Étant donné que l’opposition est accueillie sur la base du caractère distinctif intrinsèque des marques antérieures, il n’est pas nécessaire d’apprécier le caractère distinctif accru des marques de l’opposante en raison de leur usage intensif ou de leur renommée, comme l’affirme l’opposante. Même si les marques antérieures bénéficiaient d’un caractère distinctif élevé, le résultat ne s’en trouverait pas affecté.
Étant donné que les marques antérieures susmentionnées entraînent l’accueil de l’opposition et le rejet de la marque contestée pour l’ensemble des produits contre lesquels l’opposition était dirigée, il n’y a pas lieu d’examiner l’autre droit antérieur invoqué par l’opposante (16/09/2004, 342/02-, Moser Grupo Media, S.L., EU:T:2004:268) ni le motif tiré de l’article 8, paragraphe 5, du RMUE invoqué à l’égard de ce droitantérieur.
FRAIS
Conformément à l’article 109, paragraphe 1, du RMUE, la partie perdante dans une procédure d’opposition doit supporter les taxes et frais exposés par l’autre partie.
La demanderesse étant la partie perdante, elle doit supporter la taxe d’opposition ainsi que les frais exposés par l’opposante aux fins de la présente procédure.
Conformément à l’article 109, paragraphe 1 et (7) du RMUE et à l’article 18, paragraphe 1, point c) i), du REMUE, les frais à payer à l’opposante sont la taxe d’opposition et les frais de représentation, qui sont fixés sur la base du taux maximal qui y est fixé.
De la division d’opposition
Aldo Blasi Martin MITURA Monika CISZEWSKA
Conformément à l’article 67 du RMUE, toute partie peut recourir contre cette décision pour autant que cette dernière n’ait pas fait droit à ses prétentions.
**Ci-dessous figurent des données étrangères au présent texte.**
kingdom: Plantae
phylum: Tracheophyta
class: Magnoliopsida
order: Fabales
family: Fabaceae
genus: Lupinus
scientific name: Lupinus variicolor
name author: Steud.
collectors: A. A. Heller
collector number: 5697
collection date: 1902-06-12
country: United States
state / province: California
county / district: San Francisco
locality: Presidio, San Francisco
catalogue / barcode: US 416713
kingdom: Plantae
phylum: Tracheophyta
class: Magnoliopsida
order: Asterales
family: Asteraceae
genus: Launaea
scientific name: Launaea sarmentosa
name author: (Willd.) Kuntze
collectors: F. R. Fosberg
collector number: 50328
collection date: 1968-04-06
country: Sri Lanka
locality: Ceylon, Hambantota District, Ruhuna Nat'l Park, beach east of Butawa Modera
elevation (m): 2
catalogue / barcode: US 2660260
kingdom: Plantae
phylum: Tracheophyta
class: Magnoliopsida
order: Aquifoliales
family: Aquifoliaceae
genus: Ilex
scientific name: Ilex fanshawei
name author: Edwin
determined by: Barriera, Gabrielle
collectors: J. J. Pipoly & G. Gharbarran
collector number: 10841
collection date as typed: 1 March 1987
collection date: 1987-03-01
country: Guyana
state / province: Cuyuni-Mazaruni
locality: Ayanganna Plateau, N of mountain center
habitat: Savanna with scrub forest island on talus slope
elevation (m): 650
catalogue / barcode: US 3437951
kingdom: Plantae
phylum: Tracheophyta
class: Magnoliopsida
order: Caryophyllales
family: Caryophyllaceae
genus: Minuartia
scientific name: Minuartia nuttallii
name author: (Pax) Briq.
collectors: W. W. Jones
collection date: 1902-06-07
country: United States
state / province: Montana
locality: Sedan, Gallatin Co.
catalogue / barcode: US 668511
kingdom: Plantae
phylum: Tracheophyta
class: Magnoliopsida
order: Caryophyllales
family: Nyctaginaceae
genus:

Conformément à l’article 68 du RMUE, le recours doit être formé par écrit auprès de l’Office dans un délai de deux mois à compter du jour de la notification de la présente décision. L’acte de recours est déposé dans la langue de procédure de la décision attaquée. En outre, un mémoire exposant les motifs du recours doit être déposé par écrit dans un délai de quatre mois à compter de cette date. Le recours n’est considéré comme formé qu’après paiement de la taxe de recours d’un montant de 720 EUR.